My heroes are a bunch of weirdos!

EVERY now and then I like to pay homage to my heroes.

Last time it was some bloke whose name I have now forgotten.

I've also forgotten what he did to earn my admiration but I'm sure it was something really special.

The problem with my heroes is that they're a bit out of left field.

Unlikely heroes, if you like.

In fact, if I'm going to do this, I think it's about time I gave the honour a title.

How about Damian's Unlikely Heroes?

DUH! for short.

Don't worry, it'll grow on you.

Anyway, I have a new hero today ... and once again, I can't for the life of me remember his name.

But this is the bloke who got sick of his teenage daughter posting racey images of herself on Facebook and decided to take revenge.

So every time she posts a photo of herself wearing a tiny pink tank top and pouting provocatively at the camera, he slips into a tiny pink tank top and posts the same photo of himself.

My wife showed me on Facebook the other night and I almost wet myself laughing (at least I blame the laughter - age can be a cruel thing when it comes to bladders).

I have to point out that this bloke is no Brad Pitt or Liam Hemsworth.

He's probably in his 40s, more than a few kilos overweight and should have a full body wax more often than he does.

So picture that in a tiny pink tank top, pouting at the camera.

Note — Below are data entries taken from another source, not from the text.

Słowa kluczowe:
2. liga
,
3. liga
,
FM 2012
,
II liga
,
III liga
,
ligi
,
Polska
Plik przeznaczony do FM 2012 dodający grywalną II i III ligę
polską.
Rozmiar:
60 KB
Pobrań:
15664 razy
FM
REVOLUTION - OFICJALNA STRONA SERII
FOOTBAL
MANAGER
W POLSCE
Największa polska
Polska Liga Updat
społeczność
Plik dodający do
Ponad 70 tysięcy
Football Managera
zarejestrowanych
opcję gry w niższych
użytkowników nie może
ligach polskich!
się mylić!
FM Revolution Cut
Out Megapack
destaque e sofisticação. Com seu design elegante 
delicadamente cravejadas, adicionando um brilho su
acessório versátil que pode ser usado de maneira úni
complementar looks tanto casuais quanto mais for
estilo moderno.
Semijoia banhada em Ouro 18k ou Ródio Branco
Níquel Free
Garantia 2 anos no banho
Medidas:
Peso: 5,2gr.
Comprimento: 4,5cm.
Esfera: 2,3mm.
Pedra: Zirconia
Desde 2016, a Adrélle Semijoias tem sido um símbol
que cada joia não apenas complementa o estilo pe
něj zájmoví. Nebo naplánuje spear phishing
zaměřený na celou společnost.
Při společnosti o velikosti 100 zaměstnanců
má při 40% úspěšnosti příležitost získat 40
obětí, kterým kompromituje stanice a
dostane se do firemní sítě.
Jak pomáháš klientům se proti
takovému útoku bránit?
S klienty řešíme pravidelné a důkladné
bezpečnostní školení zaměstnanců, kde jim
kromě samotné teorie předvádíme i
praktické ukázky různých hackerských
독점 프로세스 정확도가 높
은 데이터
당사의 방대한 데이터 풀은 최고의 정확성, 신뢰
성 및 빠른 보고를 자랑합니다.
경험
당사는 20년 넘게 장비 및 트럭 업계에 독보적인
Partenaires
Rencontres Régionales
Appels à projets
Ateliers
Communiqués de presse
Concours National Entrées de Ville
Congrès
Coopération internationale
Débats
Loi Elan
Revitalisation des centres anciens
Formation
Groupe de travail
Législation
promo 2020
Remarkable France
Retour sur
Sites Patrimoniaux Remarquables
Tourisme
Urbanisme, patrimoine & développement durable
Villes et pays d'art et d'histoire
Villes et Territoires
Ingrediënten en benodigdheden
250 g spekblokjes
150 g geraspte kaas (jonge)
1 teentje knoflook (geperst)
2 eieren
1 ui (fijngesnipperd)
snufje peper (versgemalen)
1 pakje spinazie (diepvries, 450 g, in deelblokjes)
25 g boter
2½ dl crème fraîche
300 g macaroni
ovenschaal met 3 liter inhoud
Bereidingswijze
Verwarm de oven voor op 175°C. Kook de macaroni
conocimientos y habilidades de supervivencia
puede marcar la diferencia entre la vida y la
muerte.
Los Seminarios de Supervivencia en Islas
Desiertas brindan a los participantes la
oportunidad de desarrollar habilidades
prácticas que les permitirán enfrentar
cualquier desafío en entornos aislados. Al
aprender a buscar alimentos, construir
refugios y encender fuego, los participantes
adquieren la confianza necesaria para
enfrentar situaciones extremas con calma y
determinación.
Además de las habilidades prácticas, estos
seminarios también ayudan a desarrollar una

Or reclining on the lounge in a short nightie.

Or out for a run in a singlet and shorts.

Down the beach .... you get the idea.

It's a different spin on Aussie comedian Celeste Barber, who's done a series of Facebook posts in which she's taking the mickey out of the selfies posted by celebrities.

Kim Kardashian posts a provocative photo of herself showing off her bootie while wearing next to nothing - Celeste does the same.

Only Celeste hams it up so badly that you can't help but laugh.

If Paris Hilton posts a photo of herself with a poodle peeking out of her Gucci handbag, you can just about bet Celeste will post one of herself with a bulldog peeking out of her Coles shopping bag.

So I was going to announce a joint DUH! award for the bloke whose name I can't remember and Celeste Barber ... then someone in the office started talking about the new phenomenon of parents who go away for Schoolies Week with their kids.

Apparently they're called "Poolies” and while the say their intentions are to ensure their kids are safe by staying someone close by (not in the same resort but a phone call away), I reckon it's the ultimate revenge for putting up with years of teenage attitude.

So we're going to have to split the DUH! Awards more ways than usual this year. Maybe a few thousand joint recipients.

I hope you don't mind.

You'll have to take turns keeping the trophy I'm going to organise when I get around to it.

It features a photo of me in a tank top, pouting at the camera.